Once The Brood dissolved, Edge & Christian remained a tag team and became one of the most successful teams in the WWE before splitting up and having their own successful world championship singles careers.
The Hardy Boyz
Along with Edge & Christian, The Dudley Boyz, and Too Cool, Matt Hardy and Jeff Hardy was also one of the most successful tag teams in the Attitude Era, participating in legendary ladder matches against The Dudleyz and Edge & Christian at WrestleMania 2000 and WrestleMania 17.
Similar to Edge & Christian, Matt & Jeff Hardy also split into successful singles careers. However, The Hardy Boyz would have occasional reunions, winning the tag team championship multiple times.
In 1999, Kurt Angle made his WWE debut.
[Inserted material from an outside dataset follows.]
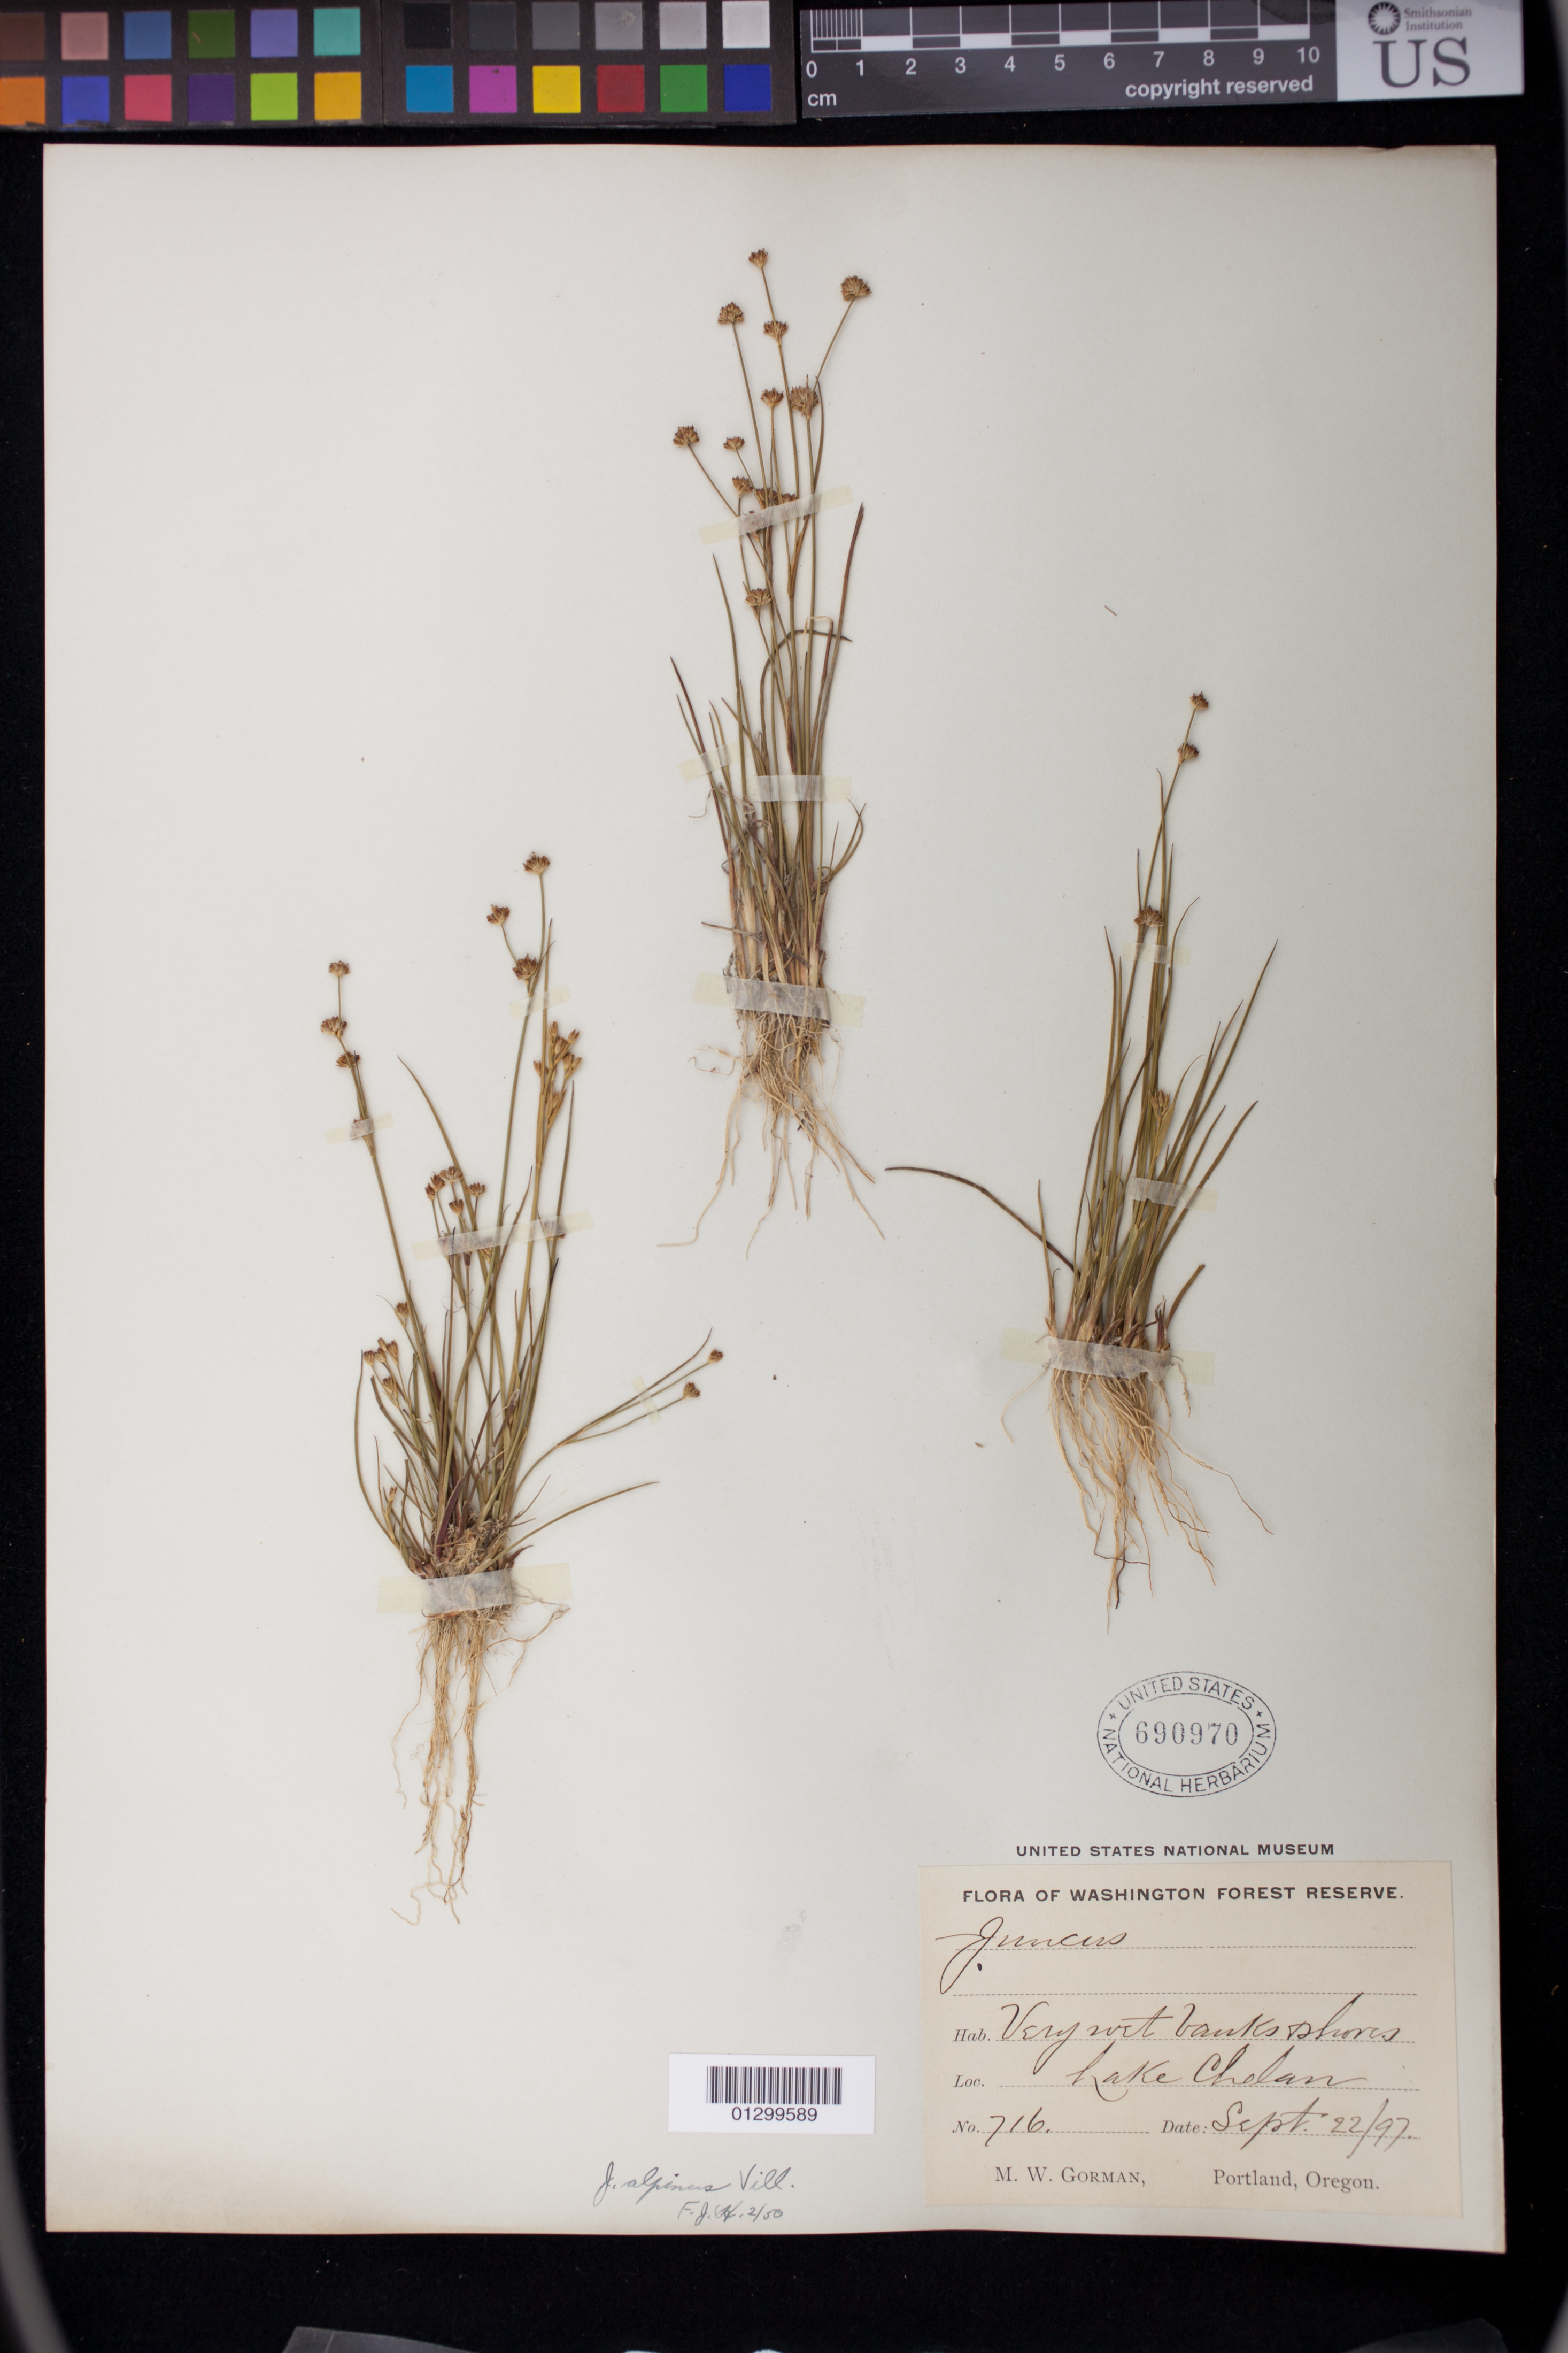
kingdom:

Angle made one of the fastest rises in WWE history, becoming WWE Champion just a year after debuting at the No Mercy pay-per-view. Angle participated in several high quality matches during the Attitude Era, feuding against names such as The Rock, Chris Jericho, and Chris Benoit.
His Olympic gold medal wrestling career was certainly beneficial to Angle’s “it factor” and quick success in the company.
Lita came into the WWE after being a part of the ECW brand. She started off as a manager of Essa Rios in 2000. Shortly after, Lita started to manage The Hardyz, as they called themselves Team Extreme.
Lita was also a staple competitor in the women’s division, winning her first Women’s Championship the same year of her debut after defeating Stephanie McMahon.
Personally, Lita is my all-time favorite female competitor in WWE.
Test is arguably one of the most underrated wrestlers in WWE history. Test had an instrumental role in the beginning of the McMahon-Helmsley Era, and was a very agile competitor for his size.
While he was never booked to win a World Heavyweight Championship, he was both a member of The Corporation, as well as an adversary of the group. Test had a notable feud with Shane McMahon, which led to a match at SummerSlam 1999. Test won this match, which allowed he and Stephanie to see each other. Eventually, Stephanie would turn on Test and willfully align with Triple H.
Coming with experience from Smokey Mountain Wrestling, Kane debuted in 1997 during the Hell in a Cell match between Shawn Michaels and The Undertaker, costing Undertaker.
Before debuting as Kane, Glenn Jacobs had two unsuccessful gimmicks in WWE, which were Isaac Yankem, DDS, and the fake Diesel. This time, however, the intimidation of Kane was instrumental in his character working, as compared to his previous characters.
Less than a year after debuting, Kane won the WWE Championship in a First Blood match against Steve Austin. He lost it the next night against Austin.
Rikishi had several gimmicks in the World Wrestling Federation before this character debuted in 1999. His popularity rose when he started teaming with Too Cool, entertaining the fans by dancing after the conclusion of their matches.
Pro wrestling is certainly a business where someone has to go through years of ebbs and flows before reaching something than sticks, and similar to Kane, Rikisha finally found something as a singles competitor that worked. On a June episode of SmackDown, Rikishi won his first and only Intercontinental Championship, defeating Chris Benoit.